La validación por parte de la Suprema Corte de Justicia de la Nación para permitir el bloqueo de cuentas bancarias sin orden judicial previa encendió alertas en el sector empresarial, al considerar que la medida incrementa el riesgo país y podría frenar la llegada de capital a México.
La Confederación Patronal de la República Mexicana (Coparmex) advirtió que la resolución —aprobada por seis votos contra tres y derivada de la Acción de Inconstitucionalidad 58/2022— introduce un elemento de incertidumbre jurídica en un momento clave de competencia global por inversión, particularmente bajo el marco del Tratado entre México, Estados Unidos y Canadá (T-MEC).
El fallo permite a la Unidad de Inteligencia Financiera bloquear cuentas con base en “indicios suficientes” de operaciones ilícitas o financiamiento al terrorismo, sin necesidad de autorización judicial previa. Para el sector privado, este esquema impacta directamente la percepción de certeza jurídica, un factor determinante para la inversión extranjera y nacional.
“El capital busca entornos donde exista protección clara de activos. La posibilidad de restringir recursos sin control judicial afecta la confianza y eleva la prima de riesgo”, señaló el organismo.

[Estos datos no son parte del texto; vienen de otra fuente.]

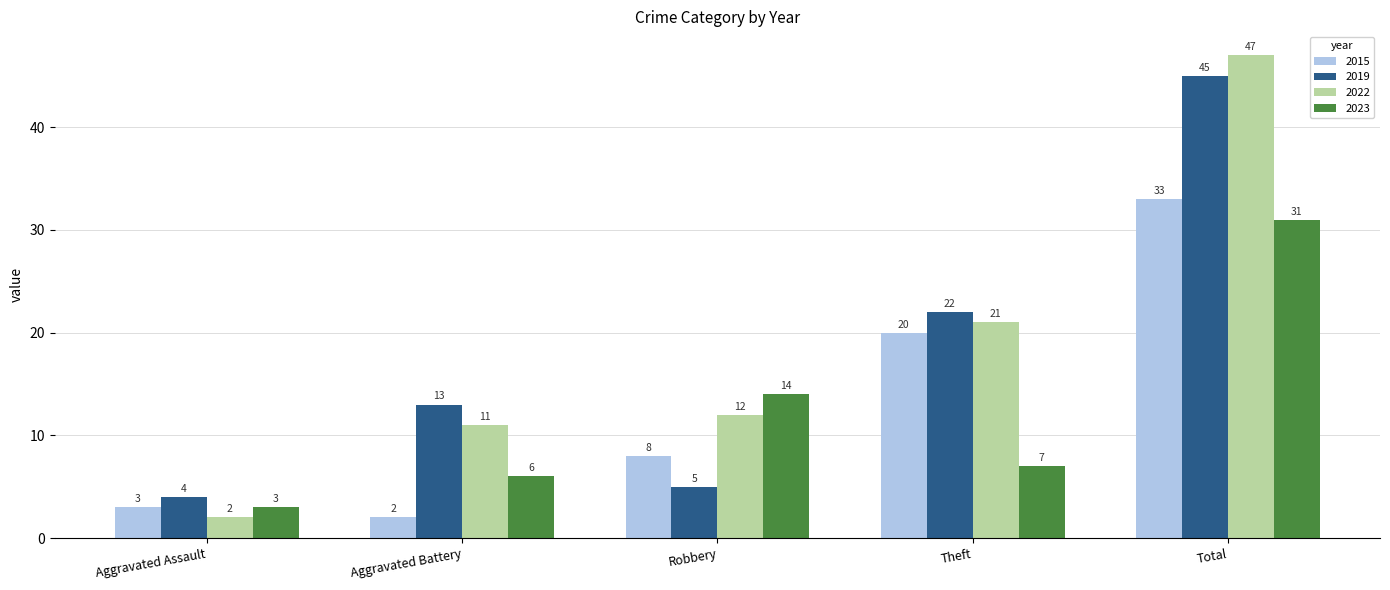

How many categories are shown in the chart?

5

El impacto es particularmente relevante para las micro, pequeñas y medianas empresas (Mipymes), que representan más del 99% del tejido empresarial en México. Su dependencia de la liquidez diaria implica que un bloqueo, incluso temporal, puede detener operaciones clave como el pago de nómina, proveedores o financiamientos, generando efectos inmediatos en la actividad económica.
Coparmex advirtió que la medida podría operar como una sanción anticipada, al contravenir el principio de presunción de inocencia, y planteó ajustes regulatorios para mitigar riesgos: establecer control judicial en un plazo máximo de seis horas, limitar a 15 días la justificación de la medida y garantizar notificación inmediata al afectado.
En un entorno donde México compite por atraer inversión en sectores estratégicos, la certidumbre institucional se posiciona como un factor crítico. Cualquier señal de debilidad en el Estado de derecho, concluyó el organismo, puede traducirse en menor flujo de capital y menor dinamismo económico.